Food waste and other organic waste streams contain large amounts of untapped chemical energy that could be harnessed to create energy carriers while simultaneously treating wastes and bringing modern sanitation to the developing world. Conversion of such waste into usable energy sources is theoretically possible using microorganisms such as bacteria. However, existing methods to accomplish this bioconversion are inefficient and costly to implement.

The Technology: Combined anaerobic and aerobic digestion for efficient energy harvesting

This technology describes an efficient method to convert food wastes and other organic wastes into biofuels by unifying anaerobic and aerobic digestion into a combined two-step process. In the anaerobic phase, raw organic wastes are converted into methane and volatile fatty acids. These fatty acids can then be subjected to an aerobic digestion that converts them into non-edible lipids that serve as a source for biofuels. Moreover, this method improves the speed and yield of anaerobic digestion by modifying the timing of waste introduction into the reactor, resulting in better mixing of the waste slurry and more efficient distribution of the bacteria responsible for digestion.
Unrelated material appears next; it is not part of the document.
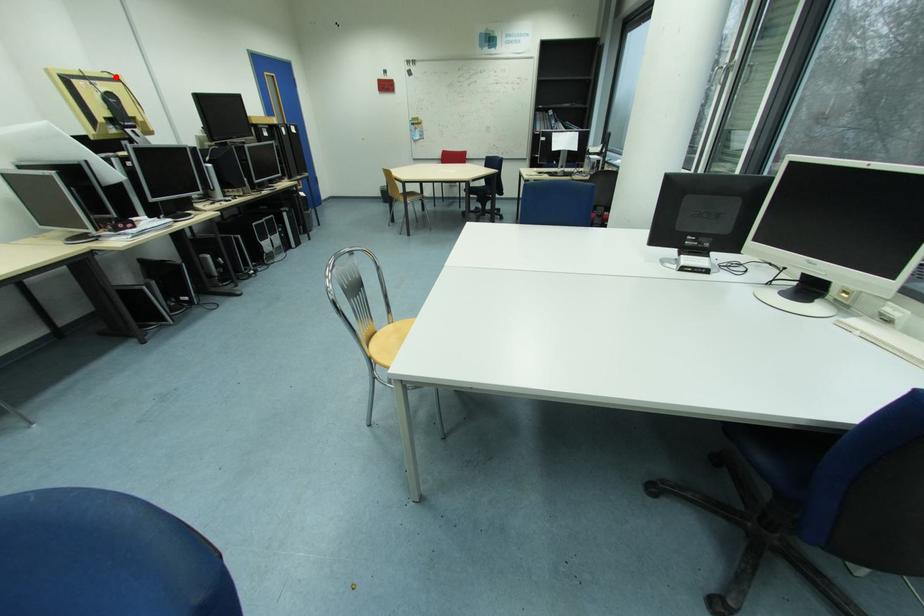
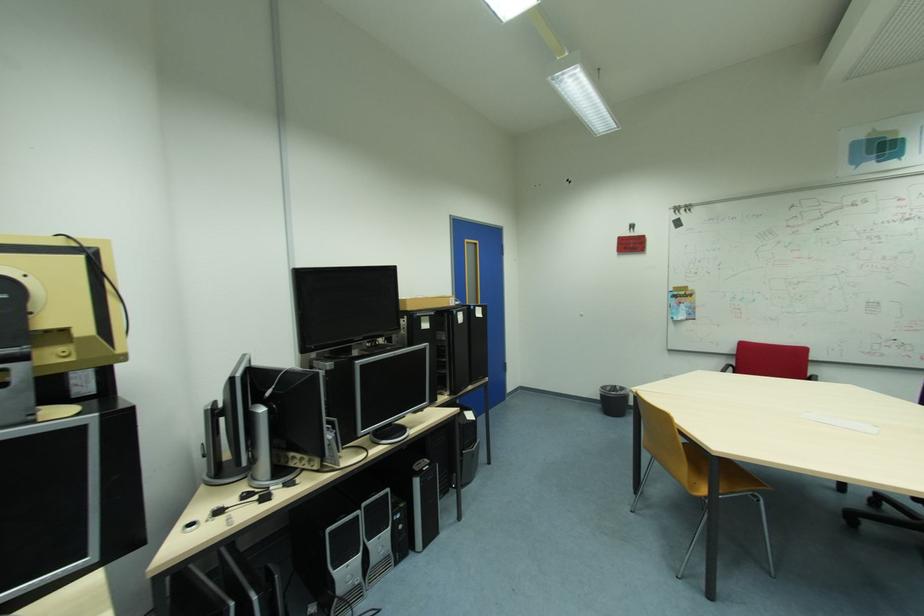
The point at the highlighted location is marked in the first image. Where is the corresponding point in the second image?

(66, 244)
Since this technology only optimizes how waste is introduced to a reactor, it is generally unnecessary to replace or substantially modify existing digestion tanks, making implementation cost-effective and achievable in both developed and emerging markets.
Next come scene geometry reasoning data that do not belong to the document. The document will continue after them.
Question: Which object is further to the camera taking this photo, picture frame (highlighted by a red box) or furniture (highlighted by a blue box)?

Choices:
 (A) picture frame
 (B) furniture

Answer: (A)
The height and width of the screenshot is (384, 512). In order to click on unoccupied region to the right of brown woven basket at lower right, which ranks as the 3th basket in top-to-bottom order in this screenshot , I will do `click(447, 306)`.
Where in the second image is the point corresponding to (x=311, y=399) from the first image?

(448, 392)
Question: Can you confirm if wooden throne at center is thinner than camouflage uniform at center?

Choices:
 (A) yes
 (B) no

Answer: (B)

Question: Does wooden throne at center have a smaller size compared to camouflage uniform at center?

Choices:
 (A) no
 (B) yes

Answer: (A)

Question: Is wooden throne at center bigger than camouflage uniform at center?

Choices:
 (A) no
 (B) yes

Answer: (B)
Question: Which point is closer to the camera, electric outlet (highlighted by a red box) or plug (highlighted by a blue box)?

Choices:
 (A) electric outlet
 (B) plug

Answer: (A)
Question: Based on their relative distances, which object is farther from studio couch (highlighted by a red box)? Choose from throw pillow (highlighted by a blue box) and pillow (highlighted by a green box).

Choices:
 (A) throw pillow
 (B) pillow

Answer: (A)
This technology has been demonstrated and validated using computer simulations on BioWin software and on a pilot scale in Ghana.

Lead Inventor:

Kartik Chandran, Ph.D.

Applications:

• Food waste treatment
• Municipal sewage processing
• Agricultural and animal waste treatment
• Sustainable energy production
• Production of organic small molecules of commercial value from waste feed stocks
• Production of methane, volatile fatty acids, and lipids for biofuels

Advantages:

• Compatible with existing reactors
• Greatly improves yield in both single reactors and reactors in parallel
• Yield improvement is broadly observed for methane, fatty acid, and lipid production.

Patent Information:

Patent Status

Tech Ventures Reference: IR CU14001

Related Publications:

• Shih J, Fanyin-Martin A, Taher E, Chandran K. “Implementation and process analysis of pilot scale multi-phase anaerobic fermentation and digestion of faecal sludge in Ghana.” Gates Open Research. 2017 Nov. 6;1(10).

• Vajpeyi S, Chandran K. “Conversion of anaerobic fermentation derived volatile fatty acids to biodiesel - comparative transcriptomic and proteomic analysis of the lipid producing yeast Cryptococcus albidus” Proceedings of the Water Environment Federation. 2017 Jan; 7: 4039-4040.

• Vajpeyi S, Chandran K. “Microbial conversion of synthetic and food waste-derived volatile fatty acids to lipids” Bioreseource Technology. 2015 Jul; 188: 49-55.

• Shih J, Taher E, Fanyin-Martin A, Chandran K. “Operation and process analysis of faecal sludge anaerobic fermentation and digestion in Ghana” Proceedings of the Water Environment Federation. 2015 Jan; 19: 936-939.